RECORDS PROVIDED:
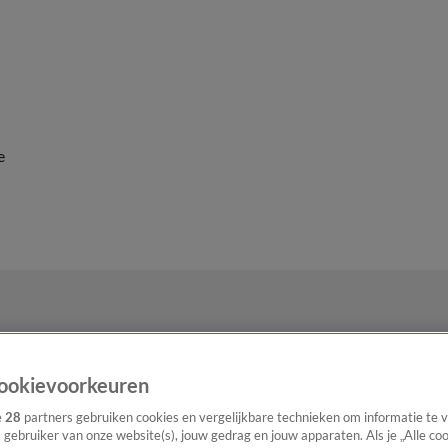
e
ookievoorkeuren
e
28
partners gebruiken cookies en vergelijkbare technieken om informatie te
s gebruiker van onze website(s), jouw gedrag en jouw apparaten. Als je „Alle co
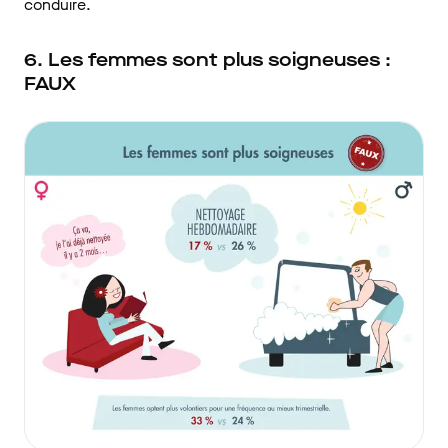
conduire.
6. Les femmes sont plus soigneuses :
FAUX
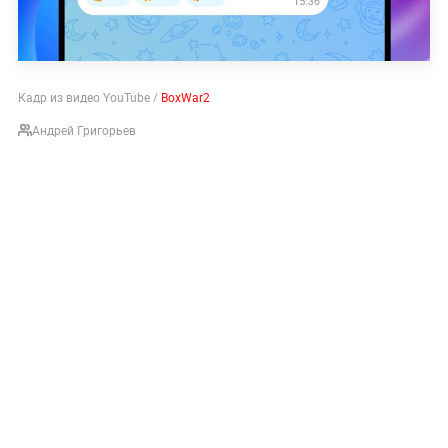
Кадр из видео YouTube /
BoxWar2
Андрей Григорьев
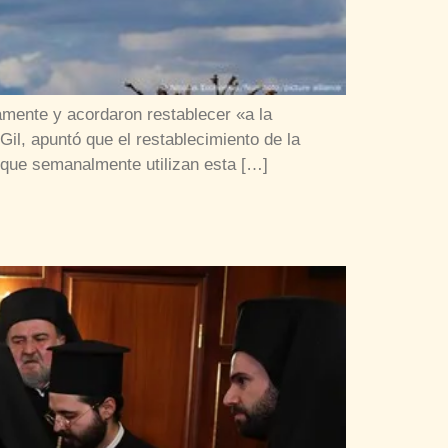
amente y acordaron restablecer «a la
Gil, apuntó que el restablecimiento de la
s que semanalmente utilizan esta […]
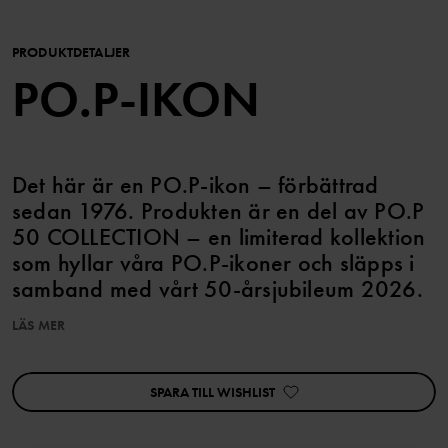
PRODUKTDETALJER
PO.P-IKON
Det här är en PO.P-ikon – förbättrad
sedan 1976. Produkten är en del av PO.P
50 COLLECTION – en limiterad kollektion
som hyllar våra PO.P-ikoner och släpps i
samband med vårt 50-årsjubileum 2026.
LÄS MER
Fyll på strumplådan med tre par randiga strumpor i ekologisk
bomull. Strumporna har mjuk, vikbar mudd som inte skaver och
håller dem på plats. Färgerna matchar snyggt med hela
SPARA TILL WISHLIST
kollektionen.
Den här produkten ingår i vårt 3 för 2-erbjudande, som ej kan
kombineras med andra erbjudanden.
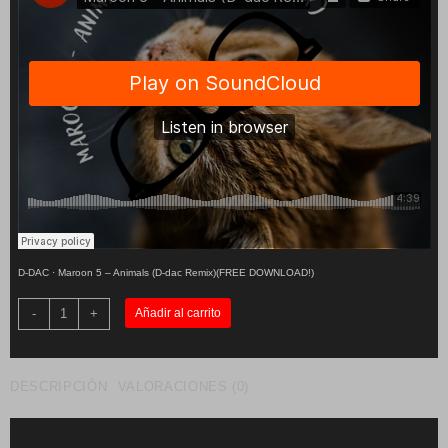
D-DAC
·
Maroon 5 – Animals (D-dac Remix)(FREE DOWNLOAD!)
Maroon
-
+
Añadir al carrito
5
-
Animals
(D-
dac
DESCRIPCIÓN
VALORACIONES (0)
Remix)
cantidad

EXERCISE REQUIREMENTS: Write the listing above out again word for word, excluding all images.

TASK OUTPUT:
e
ookievoorkeuren
e
28
partners gebruiken cookies en vergelijkbare technieken om informatie te
s gebruiker van onze website(s), jouw gedrag en jouw apparaten. Als je „Alle co
conduire.
6. Les femmes sont plus soigneuses :
FAUX
Кадр из видео YouTube /
BoxWar2
Андрей Григорьев
amente y acordaron restablecer «a la
Gil, apuntó que el restablecimiento de la
s que semanalmente utilizan esta […]
PRODUKTDETALJER
PO.P-IKON
Det här är en PO.P-ikon – förbättrad
sedan 1976. Produkten är en del av PO.P
50 COLLECTION – en limiterad kollektion
som hyllar våra PO.P-ikoner och släpps i
samband med vårt 50-årsjubileum 2026.
LÄS MER
Fyll på strumplådan med tre par randiga strumpor i ekologisk
bomull. Strumporna har mjuk, vikbar mudd som inte skaver och
håller dem på plats. Färgerna matchar snyggt med hela
SPARA TILL WISHLIST
kollektionen.
Den här produkten ingår i vårt 3 för 2-erbjudande, som ej kan
kombineras med andra erbjudanden.
D-DAC
·
Maroon 5 – Animals (D-dac Remix)(FREE DOWNLOAD!)
Maroon
-
+
Añadir al carrito
5
-
Animals
(D-
dac
DESCRIPCIÓN
VALORACIONES (0)
Remix)
cantidad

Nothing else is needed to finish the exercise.